» Information supplied:
┄┄┄┄┄┄
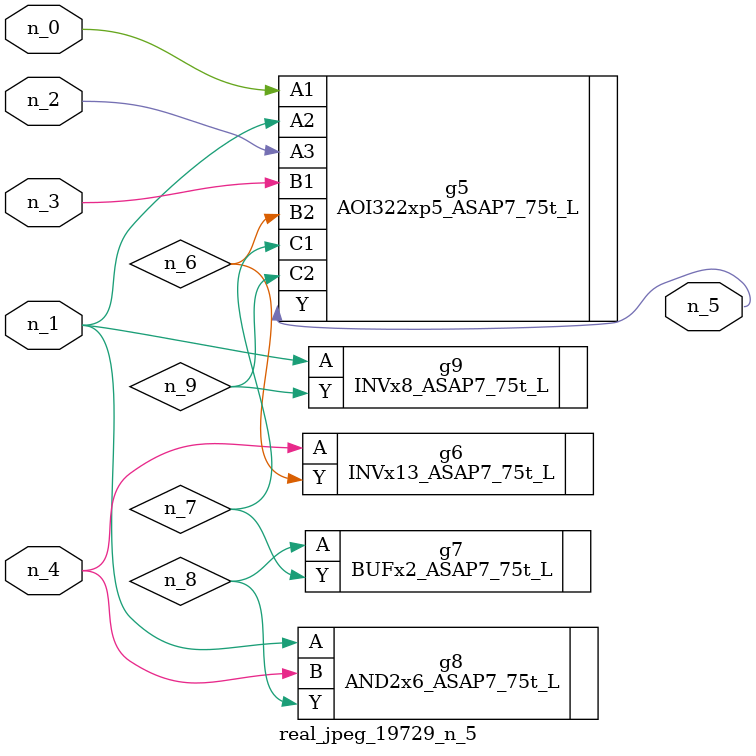
<source format=v>
module real_jpeg_19729_n_5 (n_4, n_0, n_1, n_2, n_3, n_5);

input n_4;
input n_0;
input n_1;
input n_2;
input n_3;

output n_5;

wire n_8;
wire n_6;
wire n_7;
wire n_9;

AOI322xp5_ASAP7_75t_L g5 ( 
.A1(n_0),
.A2(n_1),
.A3(n_2),
.B1(n_3),
.B2(n_6),
.C1(n_7),
.C2(n_9),
.Y(n_5)
);

AND2x6_ASAP7_75t_L g8 ( 
.A(n_1),
.B(n_4),
.Y(n_8)
);

INVx8_ASAP7_75t_L g9 ( 
.A(n_1),
.Y(n_9)
);

INVx13_ASAP7_75t_L g6 ( 
.A(n_4),
.Y(n_6)
);

BUFx2_ASAP7_75t_L g7 ( 
.A(n_8),
.Y(n_7)
);


endmodule
</source>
┄┄┄┄┄┄
» Exercise prompt:
All of the material must be given again exactly, though no picture may appear in the copy.

» Exercise response:
<source format=v>
module real_jpeg_19729_n_5 (n_4, n_0, n_1, n_2, n_3, n_5);

input n_4;
input n_0;
input n_1;
input n_2;
input n_3;

output n_5;

wire n_8;
wire n_6;
wire n_7;
wire n_9;

AOI322xp5_ASAP7_75t_L g5 ( 
.A1(n_0),
.A2(n_1),
.A3(n_2),
.B1(n_3),
.B2(n_6),
.C1(n_7),
.C2(n_9),
.Y(n_5)
);

AND2x6_ASAP7_75t_L g8 ( 
.A(n_1),
.B(n_4),
.Y(n_8)
);

INVx8_ASAP7_75t_L g9 ( 
.A(n_1),
.Y(n_9)
);

INVx13_ASAP7_75t_L g6 ( 
.A(n_4),
.Y(n_6)
);

BUFx2_ASAP7_75t_L g7 ( 
.A(n_8),
.Y(n_7)
);


endmodule
</source>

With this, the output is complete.